Większość z takich historii powstaje przez samych uczestników ruchu, którzy tworzą dla siebie naprawdę bardzo duże zagrożenie. Nierzadko emocje biorą górę i konflikt zostaje zaogniony. Ten kierowca chciał doprowadzić do konfrontacji, ale drugi uczestnik zdarzenia uciekł.
Wszystko zaczęło się na jednym ze skrzyżowań w Bielsku-Białej. Gdy zaświeciło się zielone, samochody ruszyły przed siebie. Nagrywający musiał jednak unikać zagrożenia z dwóch stron. Przed jego maskę chcieli wjechać kierowcy znajdujący się pierwotnie na innych torach jazdy.
Nerwy wzięły górę
To wymusiło hamowanie i gwałtowne odbicie kierownicą. Inaczej doszłoby do kolizji. W takich okolicznościach nietrudno się zestresować. Co ciekawe, kierowcy spotkali się na kolejnym skrzyżowaniu.
Jeden z nich postanowił wyjść z samochodu i doprowadzić do konfrontacji. Nie było jednak na to okazji, bo kierowca auta dostawczego wystraszył się i odjechał – lekceważąc tym razem czerwone światło.
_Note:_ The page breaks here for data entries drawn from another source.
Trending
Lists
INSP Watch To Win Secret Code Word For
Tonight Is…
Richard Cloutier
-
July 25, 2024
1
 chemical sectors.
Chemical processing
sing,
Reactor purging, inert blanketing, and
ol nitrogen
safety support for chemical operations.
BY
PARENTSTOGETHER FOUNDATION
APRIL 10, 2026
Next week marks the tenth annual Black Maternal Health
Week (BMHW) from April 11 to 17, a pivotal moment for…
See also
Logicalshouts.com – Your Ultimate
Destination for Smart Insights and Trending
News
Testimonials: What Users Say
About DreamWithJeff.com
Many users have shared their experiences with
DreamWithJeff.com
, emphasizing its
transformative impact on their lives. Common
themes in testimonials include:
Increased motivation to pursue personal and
Tym razem udało się uniknąć kolizji i innych niepożądanych zdarzeń drogowych, ale nie zawsze jest tak kolorowo. Pamiętajmy, by w dużym ruchu zawsze dokładnie rozglądać się zmianą pasa. Nierzadko pojazd znajduje się w martwym punkcie naszych lusterek, dlatego lepiej upewnić się, czy nasz manewr będzie bezpieczny. Tylko tak zminimalizujemy ryzyko podczas jazdy.